ネブライザー2の動作が完了すると(すなわち、液体12の指定量が噴霧されると)、ネブライザー2の動作中に液体12を噴霧するのに要した時間の測定値が、ステップ103において推定された時間と比較される(ステップ109)。

この比較は、ネブライザー2によって実際に噴霧された液体12がステップ101において決定された液体であったのか否かの判定を可能にする(ステップ111)。具体的には、要した時間の測定値と推定時間との差が所定の閾値未満である場合、ネブライザー2によって噴霧された液体12が予期されていた液体であったと判定できる。一方、要した時間の測定値と推定時間との差が所定量より大きい場合、ネブライザー2によって噴霧された液体12は予期されていた液体ではなかったと判定できる。

この場合、任意で、次回のネブライザー2の使用時、ネブライザー2に液体を注入する際に液体及び指定量を確認することをユーザに促すよう、ネブライザー2がディスプレイ32上に表示を提供してもよい。更に、又はあるいは、制御ユニット26は、ネブライザー2内に誤った液体12を使用した可能性がある旨を示すメッセージをユーザの医療専門家に供給してもよい。

閾値は、薬剤ごとの平均治療時間における違いを考慮して、モニタリングされる薬剤の特定の種類に基づいて設定され得る。例えば、特定の薬剤の平均治療時間は、この特定の薬剤とともによく処方される他の薬剤の平均治療時間から大きく異なる場合があり、これに応じて閾値を設定できる。これは、例えばコリスチンとD−naseを区別するケースに当てはまり、以下でより詳細に説明される図3に示されるように、両者は特定のネブライザー構成において平均治療時間がそれぞれ56及び40秒であることがわかっている。
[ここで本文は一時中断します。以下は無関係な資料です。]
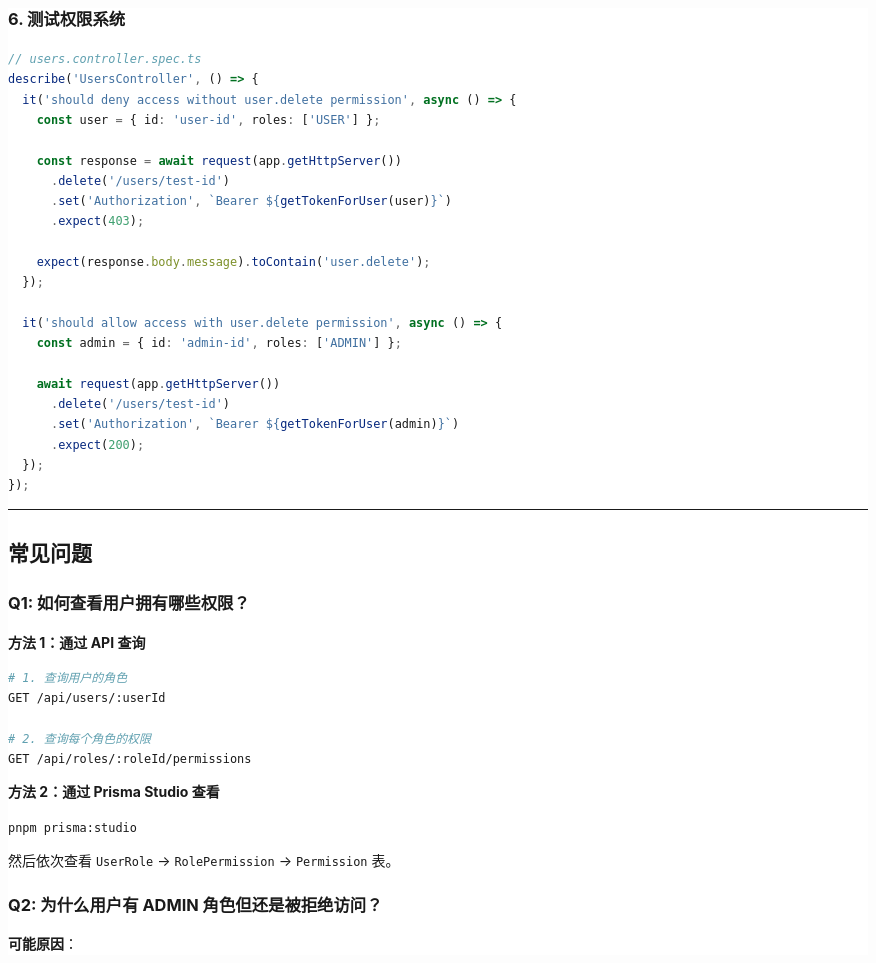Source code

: ### 6. 测试权限系统

```typescript
// users.controller.spec.ts
describe('UsersController', () => {
  it('should deny access without user.delete permission', async () => {
    const user = { id: 'user-id', roles: ['USER'] };

    const response = await request(app.getHttpServer())
      .delete('/users/test-id')
      .set('Authorization', `Bearer ${getTokenForUser(user)}`)
      .expect(403);

    expect(response.body.message).toContain('user.delete');
  });

  it('should allow access with user.delete permission', async () => {
    const admin = { id: 'admin-id', roles: ['ADMIN'] };

    await request(app.getHttpServer())
      .delete('/users/test-id')
      .set('Authorization', `Bearer ${getTokenForUser(admin)}`)
      .expect(200);
  });
});
```

---

## 常见问题

### Q1: 如何查看用户拥有哪些权限？

**方法 1：通过 API 查询**

```bash
# 1. 查询用户的角色
GET /api/users/:userId

# 2. 查询每个角色的权限
GET /api/roles/:roleId/permissions
```

**方法 2：通过 Prisma Studio 查看**

```bash
pnpm prisma:studio
```

然后依次查看 `UserRole` → `RolePermission` → `Permission` 表。

### Q2: 为什么用户有 ADMIN 角色但还是被拒绝访问？

**可能原因**：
一部のケースでは、平均治療時間の差がより小さく、これに応じて閾値を設定できる。例えば図3に示されるように、サルブタモール及びD−naseの平均治療時間はそれぞれ43及び40秒である。

しかし、特定の液体12の治療時間はいくらかバラツキを有するため、液体12の要求量を噴霧する平均所要時間を決定するために、よって正しい液体12が使用されているか否かを決定するために、複数の治療サイクルをモニタリングすることが好ましい。したがって、本発明の一部の実施形態では、噴霧されるべき特定の液体及び量に対してステップ101〜107が複数サイクル実行されて、測定時間の平均値が求められる。この場合、平均値が推定時間と比較され、正しい液体が噴霧されたか否かについての判定が下される(ステップ109及び111)。

異なる液体に対する(アクチュエータ14がノズルプレート16を直接振動させる)ネブライザー2のパフォーマンスの違いを表すいくつかの実験結果が図3に示されている。具体的には、3つの異なる薬物、コリスチン、サルブタモール、及びD−naseのそれぞれに関して、ネブライザーのパフォーマンスが21サイクルにわたって評価された。各場合において、0.3mlの液体が噴霧された。図3の表は、各サイクル中にアクチュエータ14がアクティブ状態にあった時間(駆動時間AT:actuating time)、及び各サイクルの開始から終了までにかかった総時間(総時間TT:total time)を示す。AT及びTTそれぞれの平均値が、標準偏差とともに与えられている。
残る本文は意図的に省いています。